La directrice du département de la communication (COM) du Fonds monétaire international, Julie Kozack. Capture d’écran
Le Fonds monétaire international (FMI) a annoncé jeudi qu’une mission de ses experts se rendra au Liban à la fin du mois de septembre afin de poursuivre les discussions autour d’un « programme global de réformes » destiné à relancer une économie en crise.
« Une mission du Fonds se rendra au Liban à la fin du mois de septembre pour poursuivre les discussions sur un programme global de réformes », a indiqué la directrice de la communication du FMI, Julie Kozack, lors d’un point de presse. Elle a souligné que « l’économie libanaise continue de faire face à d’importants défis ». Selon elle, elle se serait contractée de 7,5 % en 2024, après une baisse plus limitée en 2023, marquant ainsi « une période de contraction de deux ans ».

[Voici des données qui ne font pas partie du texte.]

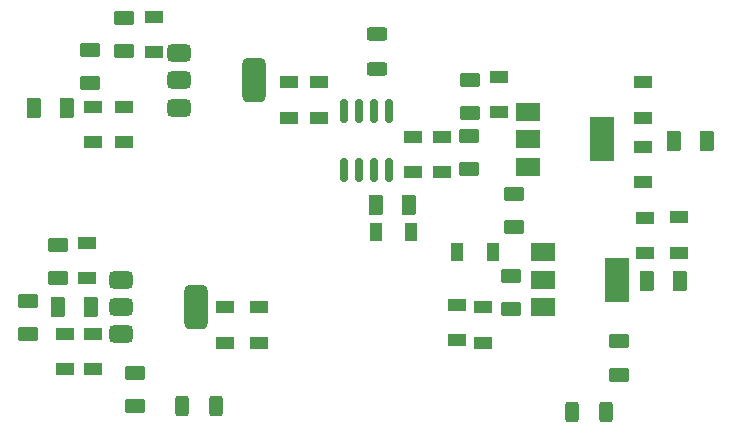
<source format=gtp>
G04 #@! TF.GenerationSoftware,KiCad,Pcbnew,8.0.2*
G04 #@! TF.CreationDate,2024-06-23T21:23:38-04:00*
G04 #@! TF.ProjectId,Homodyne,486f6d6f-6479-46e6-952e-6b696361645f,rev?*
G04 #@! TF.SameCoordinates,Original*
G04 #@! TF.FileFunction,Paste,Top*
G04 #@! TF.FilePolarity,Positive*
%FSLAX46Y46*%
G04 Gerber Fmt 4.6, Leading zero omitted, Abs format (unit mm)*
G04 Created by KiCad (PCBNEW 8.0.2) date 2024-06-23 21:23:38*
%MOMM*%
%LPD*%
G01*
G04 APERTURE LIST*
G04 Aperture macros list*
%AMRoundRect*
0 Rectangle with rounded corners*
0 $1 Rounding radius*
0 $2 $3 $4 $5 $6 $7 $8 $9 X,Y pos of 4 corners*
0 Add a 4 corners polygon primitive as box body*
4,1,4,$2,$3,$4,$5,$6,$7,$8,$9,$2,$3,0*
0 Add four circle primitives for the rounded corners*
1,1,$1+$1,$2,$3*
1,1,$1+$1,$4,$5*
1,1,$1+$1,$6,$7*
1,1,$1+$1,$8,$9*
0 Add four rect primitives between the rounded corners*
20,1,$1+$1,$2,$3,$4,$5,0*
20,1,$1+$1,$4,$5,$6,$7,0*
20,1,$1+$1,$6,$7,$8,$9,0*
20,1,$1+$1,$8,$9,$2,$3,0*%
G04 Aperture macros list end*
%ADD10RoundRect,0.375000X-0.625000X-0.375000X0.625000X-0.375000X0.625000X0.375000X-0.625000X0.375000X0*%
%ADD11RoundRect,0.500000X-0.500000X-1.400000X0.500000X-1.400000X0.500000X1.400000X-0.500000X1.400000X0*%
%ADD12RoundRect,0.250000X0.375000X0.625000X-0.375000X0.625000X-0.375000X-0.625000X0.375000X-0.625000X0*%
%ADD13RoundRect,0.250000X-0.375000X-0.625000X0.375000X-0.625000X0.375000X0.625000X-0.375000X0.625000X0*%
%ADD14R,2.000000X1.500000*%
%ADD15R,2.000000X3.800000*%
%ADD16RoundRect,0.250000X-0.625000X0.375000X-0.625000X-0.375000X0.625000X-0.375000X0.625000X0.375000X0*%
%ADD17RoundRect,0.250000X0.625000X-0.375000X0.625000X0.375000X-0.625000X0.375000X-0.625000X-0.375000X0*%
%ADD18RoundRect,0.150000X0.150000X-0.825000X0.150000X0.825000X-0.150000X0.825000X-0.150000X-0.825000X0*%
%ADD19R,1.600000X1.000000*%
%ADD20R,1.000000X1.600000*%
%ADD21RoundRect,0.250000X-0.312500X-0.625000X0.312500X-0.625000X0.312500X0.625000X-0.312500X0.625000X0*%
%ADD22RoundRect,0.250000X0.312500X0.625000X-0.312500X0.625000X-0.312500X-0.625000X0.312500X-0.625000X0*%
%ADD23RoundRect,0.250000X0.625000X-0.312500X0.625000X0.312500X-0.625000X0.312500X-0.625000X-0.312500X0*%
G04 APERTURE END LIST*
D10*
X136790000Y-96600000D03*
X136790000Y-98900000D03*
X136790000Y-101200000D03*
D11*
X143090000Y-98900000D03*
D12*
X181490000Y-104020000D03*
X178690000Y-104020000D03*
D13*
X124450000Y-101190000D03*
X127250000Y-101190000D03*
D14*
X166310000Y-101590000D03*
X166310000Y-103890000D03*
D15*
X172610000Y-103890000D03*
D14*
X166310000Y-106190000D03*
D16*
X161350000Y-103590000D03*
X161350000Y-106390000D03*
D17*
X129200000Y-99100000D03*
X129200000Y-96300000D03*
X161380000Y-101640000D03*
X161380000Y-98840000D03*
D18*
X150735000Y-106455000D03*
X152005000Y-106455000D03*
X153275000Y-106455000D03*
X154545000Y-106455000D03*
X154545000Y-101505000D03*
X153275000Y-101505000D03*
X152005000Y-101505000D03*
X150735000Y-101505000D03*
D12*
X156260000Y-109450000D03*
X153460000Y-109450000D03*
D17*
X165100000Y-111300000D03*
X165100000Y-108500000D03*
D12*
X179180000Y-115840000D03*
X176380000Y-115840000D03*
D17*
X164840000Y-118230000D03*
X164840000Y-115430000D03*
D10*
X131860000Y-115780000D03*
X131860000Y-118080000D03*
X131860000Y-120380000D03*
D11*
X138160000Y-118080000D03*
D12*
X129286000Y-118059200D03*
X126486000Y-118059200D03*
D14*
X167540000Y-113460000D03*
X167540000Y-115760000D03*
D15*
X173840000Y-115760000D03*
D14*
X167540000Y-118060000D03*
D17*
X126542800Y-115598400D03*
X126542800Y-112798400D03*
D16*
X123952000Y-117573600D03*
X123952000Y-120373600D03*
D19*
X176240000Y-110532500D03*
X176240000Y-113532500D03*
X179070000Y-110490000D03*
X179070000Y-113490000D03*
X127101600Y-120343800D03*
X127101600Y-123343800D03*
D20*
X156440000Y-111760000D03*
X153440000Y-111760000D03*
D19*
X160300000Y-117900000D03*
X160300000Y-120900000D03*
X143510000Y-118110000D03*
X143510000Y-121110000D03*
X129500000Y-101140000D03*
X129500000Y-104140000D03*
X176000000Y-99060000D03*
X176000000Y-102060000D03*
D20*
X163300000Y-113400000D03*
X160300000Y-113400000D03*
D19*
X156540000Y-103680000D03*
X156540000Y-106680000D03*
X162500000Y-118100000D03*
X162500000Y-121100000D03*
X140680000Y-118110000D03*
X140680000Y-121110000D03*
X163830000Y-101600000D03*
X163830000Y-98600000D03*
X146050000Y-99060000D03*
X146050000Y-102060000D03*
X148590000Y-99060000D03*
X148590000Y-102060000D03*
X159020000Y-106680000D03*
X159020000Y-103680000D03*
X134620000Y-96520000D03*
X134620000Y-93520000D03*
X129006600Y-115622200D03*
X129006600Y-112622200D03*
X132080000Y-101140000D03*
X132080000Y-104140000D03*
D17*
X132080000Y-96400000D03*
X132080000Y-93600000D03*
D19*
X176000000Y-107500000D03*
X176000000Y-104500000D03*
X129463800Y-120343800D03*
X129463800Y-123343800D03*
D17*
X133000000Y-126500000D03*
X133000000Y-123700000D03*
D16*
X174000000Y-121000000D03*
X174000000Y-123800000D03*
D21*
X137000000Y-126500000D03*
X139925000Y-126500000D03*
D22*
X172925000Y-127000000D03*
X170000000Y-127000000D03*
D23*
X153500000Y-97925000D03*
X153500000Y-95000000D03*
M02*

</source>
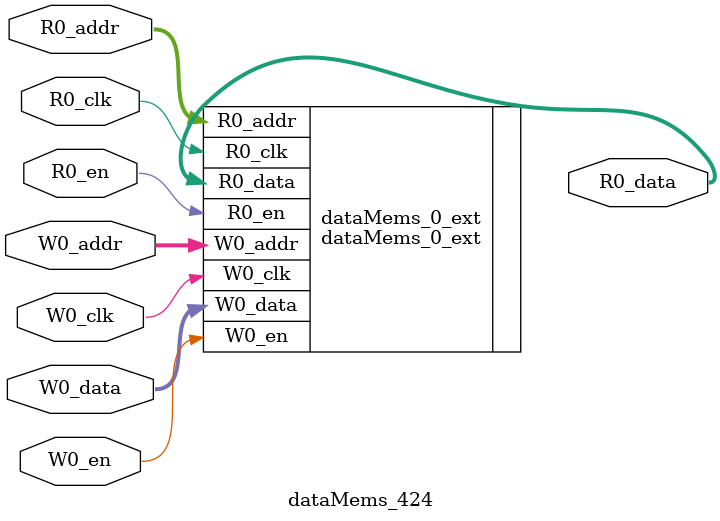
<source format=sv>
`ifndef RANDOMIZE
  `ifdef RANDOMIZE_REG_INIT
    `define RANDOMIZE
  `endif // RANDOMIZE_REG_INIT
`endif // not def RANDOMIZE
`ifndef RANDOMIZE
  `ifdef RANDOMIZE_MEM_INIT
    `define RANDOMIZE
  `endif // RANDOMIZE_MEM_INIT
`endif // not def RANDOMIZE

`ifndef RANDOM
  `define RANDOM $random
`endif // not def RANDOM

// Users can define 'PRINTF_COND' to add an extra gate to prints.
`ifndef PRINTF_COND_
  `ifdef PRINTF_COND
    `define PRINTF_COND_ (`PRINTF_COND)
  `else  // PRINTF_COND
    `define PRINTF_COND_ 1
  `endif // PRINTF_COND
`endif // not def PRINTF_COND_

// Users can define 'ASSERT_VERBOSE_COND' to add an extra gate to assert error printing.
`ifndef ASSERT_VERBOSE_COND_
  `ifdef ASSERT_VERBOSE_COND
    `define ASSERT_VERBOSE_COND_ (`ASSERT_VERBOSE_COND)
  `else  // ASSERT_VERBOSE_COND
    `define ASSERT_VERBOSE_COND_ 1
  `endif // ASSERT_VERBOSE_COND
`endif // not def ASSERT_VERBOSE_COND_

// Users can define 'STOP_COND' to add an extra gate to stop conditions.
`ifndef STOP_COND_
  `ifdef STOP_COND
    `define STOP_COND_ (`STOP_COND)
  `else  // STOP_COND
    `define STOP_COND_ 1
  `endif // STOP_COND
`endif // not def STOP_COND_

// Users can define INIT_RANDOM as general code that gets injected into the
// initializer block for modules with registers.
`ifndef INIT_RANDOM
  `define INIT_RANDOM
`endif // not def INIT_RANDOM

// If using random initialization, you can also define RANDOMIZE_DELAY to
// customize the delay used, otherwise 0.002 is used.
`ifndef RANDOMIZE_DELAY
  `define RANDOMIZE_DELAY 0.002
`endif // not def RANDOMIZE_DELAY

// Define INIT_RANDOM_PROLOG_ for use in our modules below.
`ifndef INIT_RANDOM_PROLOG_
  `ifdef RANDOMIZE
    `ifdef VERILATOR
      `define INIT_RANDOM_PROLOG_ `INIT_RANDOM
    `else  // VERILATOR
      `define INIT_RANDOM_PROLOG_ `INIT_RANDOM #`RANDOMIZE_DELAY begin end
    `endif // VERILATOR
  `else  // RANDOMIZE
    `define INIT_RANDOM_PROLOG_
  `endif // RANDOMIZE
`endif // not def INIT_RANDOM_PROLOG_

// Include register initializers in init blocks unless synthesis is set
`ifndef SYNTHESIS
  `ifndef ENABLE_INITIAL_REG_
    `define ENABLE_INITIAL_REG_
  `endif // not def ENABLE_INITIAL_REG_
`endif // not def SYNTHESIS

// Include rmemory initializers in init blocks unless synthesis is set
`ifndef SYNTHESIS
  `ifndef ENABLE_INITIAL_MEM_
    `define ENABLE_INITIAL_MEM_
  `endif // not def ENABLE_INITIAL_MEM_
`endif // not def SYNTHESIS

module dataMems_424(	// @[generators/ara/src/main/scala/UnsafeAXI4ToTL.scala:365:62]
  input  [4:0]  R0_addr,
  input         R0_en,
  input         R0_clk,
  output [66:0] R0_data,
  input  [4:0]  W0_addr,
  input         W0_en,
  input         W0_clk,
  input  [66:0] W0_data
);

  dataMems_0_ext dataMems_0_ext (	// @[generators/ara/src/main/scala/UnsafeAXI4ToTL.scala:365:62]
    .R0_addr (R0_addr),
    .R0_en   (R0_en),
    .R0_clk  (R0_clk),
    .R0_data (R0_data),
    .W0_addr (W0_addr),
    .W0_en   (W0_en),
    .W0_clk  (W0_clk),
    .W0_data (W0_data)
  );
endmodule


</source>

Mme Kozack a insisté sur le fait que « le Liban devra mettre en place un programme de réformes global pour restaurer la croissance, réduire le chômage et, surtout, améliorer les conditions sociales de la population ». Ces réformes devront inclure des mesures de politique publique, « en particulier budgétaires », ainsi qu’un financement extérieur suffisant.
Elle a ajouté que « les besoins humanitaires et de reconstruction sont considérables et nécessitent un effort international coordonné et consolidé ». À ce titre, « les réformes entreprises par les autorités devront être accompagnées d’un soutien significatif de la part des partenaires externes, de préférence à des conditions particulièrement concessionnelles ».
Concernant les pertes du secteur bancaire, la responsable a assuré que « l’équipe s’est engagée de manière très substantielle avec les autorités libanaises » et que « résoudre tous ces problèmes constituera une partie importante du programme de réformes en discussion ».
Plongé dans une crise sans précédent depuis 2019, le Liban a renouvelé en février dernier sa demande d’accès à un programme d’assistance financière du FMI. Cette démarche a permis de relancer un processus engagé en 2020, mais jamais concrétisé, en grande partie en raison de la résistance d’une partie de la classe politique et bancaire à toute solution qui n’imputerait pas la totalité, ou du moins la majeure partie, des pertes financières accumulées à l’État, et donc au contribuable. La dynamique semble avoir évolué depuis l’arrivée du tandem Aoun-Salam au pouvoir, même si rien n’est encore finalisé.